Average bioequivalence of two oral formulations of ticlopidine in healthy volunteers

Objective: The aim of the study was to describe the pharmacokinetic properties and compare the rate and extent of absorption of ticlopidine from a new generic tablet formulation compared. with the reference formulation. Methods: In this single-dose, open-label, e-sequence, 2-period, randomized crossover study, all 24 subjects received one 250-mg dose of ticlopidine. Subjects were assigned to treatment sequences in groups of 4 by block randomization. They fasted from 10 hours before until 5 hours after administration of the medication. Venous blood samples were taken before each administration and at 14 different times within 48 hours after administration, and plasma concentrations of ticlopidine were determined by high-performance liquid chromatography. Clinical adverse events were recorded after an open-ended question and a symptom checklist during the study. For the purpose of bioequivalence analysis, area under the plasma concentration-time curve from zero to infinity (AUC(o-infinity)) and maximum concentration (C-max) were considered as the primary variables and time to C-max (T-max) as the secondary variable. C-max and T-max were obtained directly from plasma data, the elimination constant was estimated by log-linear regression, and AUC was calculated by the trapezoidal rule.

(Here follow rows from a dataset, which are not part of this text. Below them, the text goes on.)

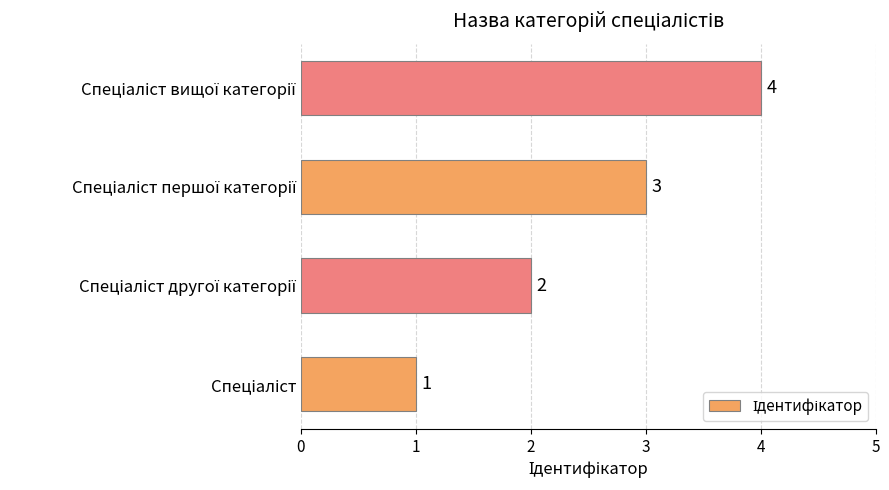

What is the difference between the maximum and second lowest values?

2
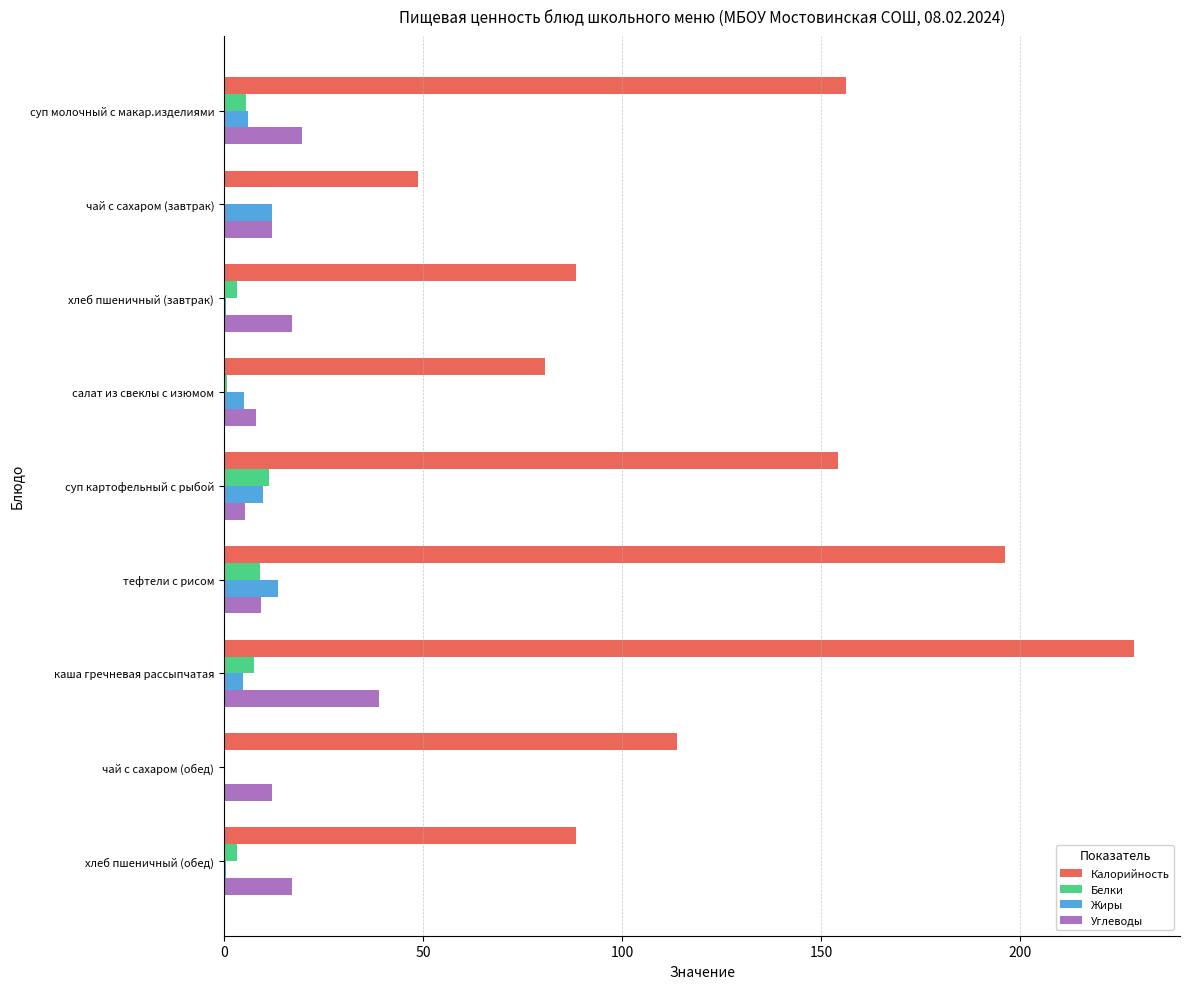

Is it true that Белки equals 7.6 at каша гречневая рассыпчатая?

True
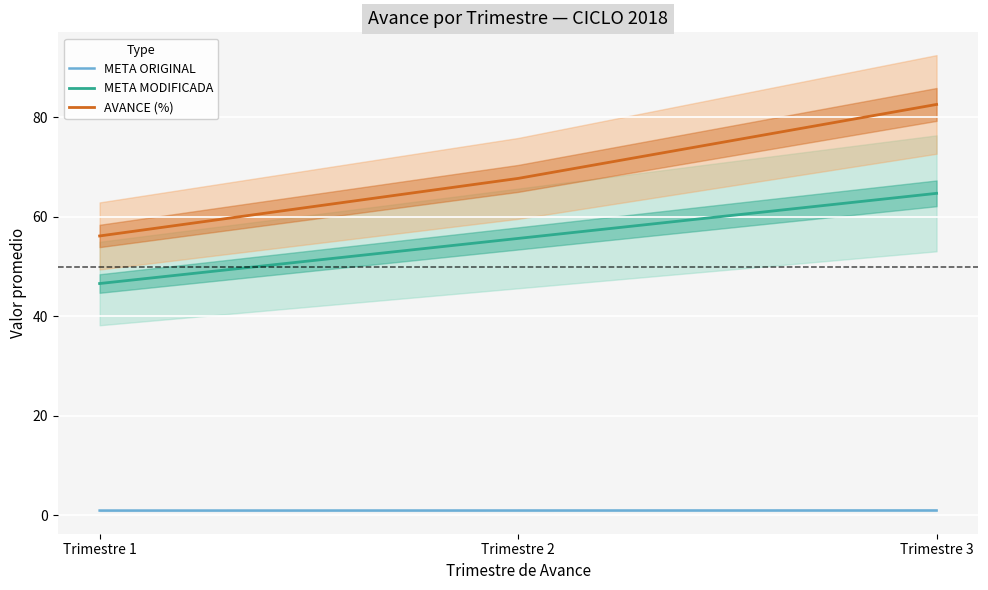

Is the value of META MODIFICADA at Trimestre 2 greater than the value of META ORIGINAL at Trimestre 3?

Yes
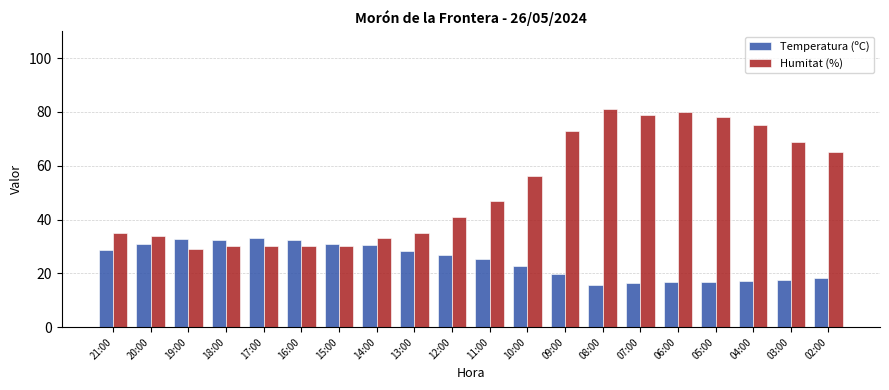

What is the sum of the Temperatura (ºC) values at 17:00 and 12:00?

60.0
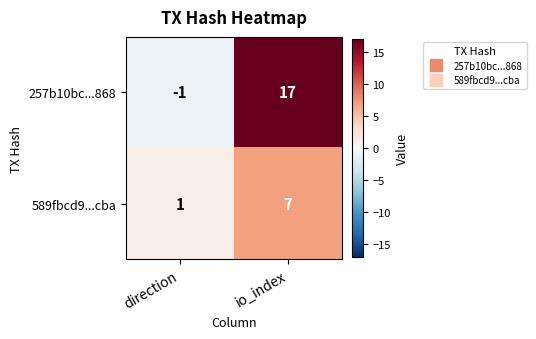

Rank the series at io_index from highest to lowest value.

257b10bc...868, 589fbcd9...cba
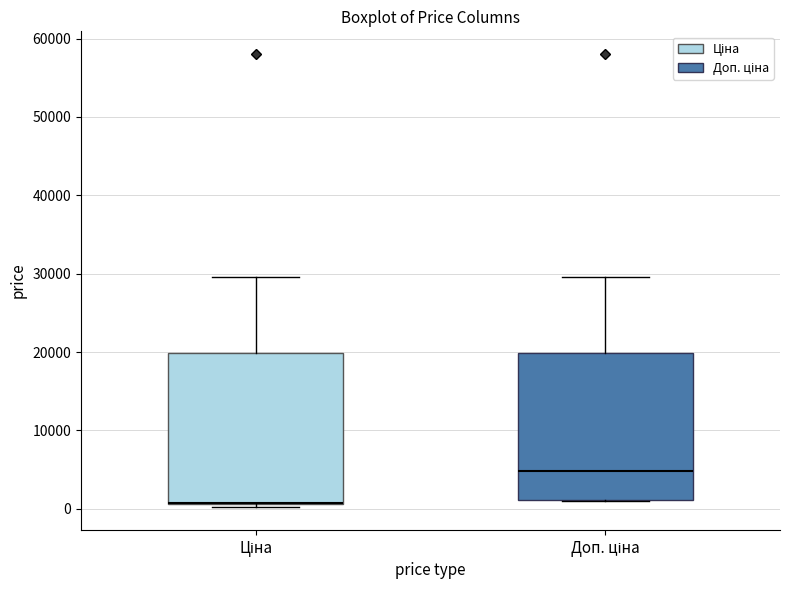

Where does the upper whisker of the box for Ціна end on the y-axis? The values are not printed on the chart, so give them approximately, as read against the axis.

30000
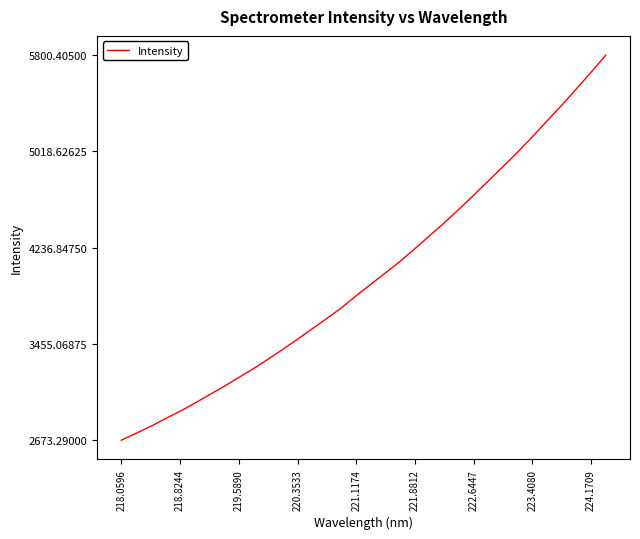

What is the minimum value shown in the chart?

2673.3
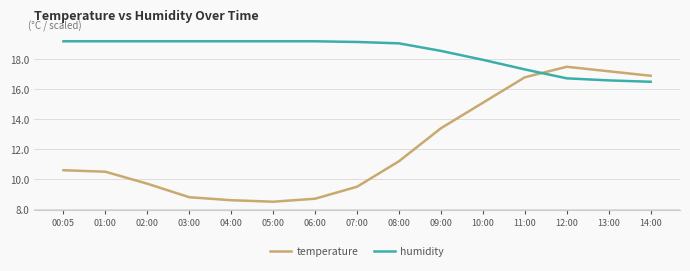

What is the total value across all series at 05:00?

27.7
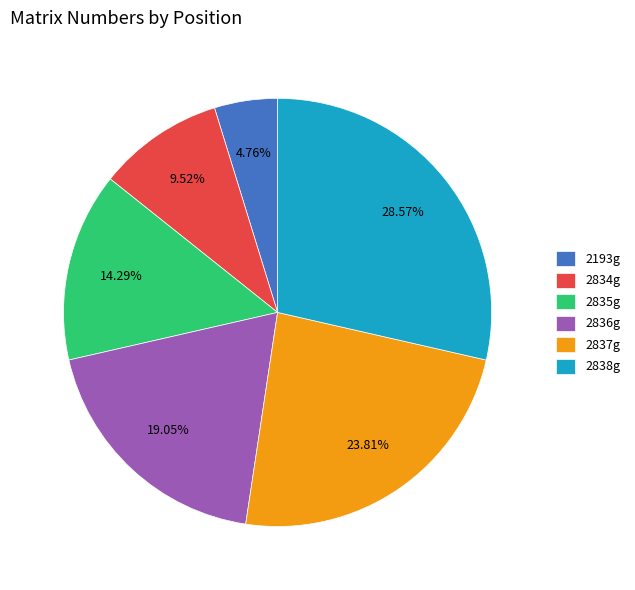

To the nearest percent, what is the average slice percentage?

17%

AUC and C-max were tested for bioequivalence after log-transformation of data. Results: The 90% standard CIs of the mean values for the test/reference ratios were 0.80 to 1.10 for AUC and 0.87 to 1.17 for C-max. The point estimate was 92.7% for AUC and 102% for C-max. No significant period effects were obtained. Mean T-max was 1.9 hours for the test formulation (range, 0.5 to 3.0 hours) and 2.5 hours for the reference formulation (range, 1.0 to 4.0 hours). Conclusions: Our results are within the acceptable bioequivalence range of 0.80 to 1.25. We conclude that the 2 formulations are bioequivalent and, therefore, interchangeable.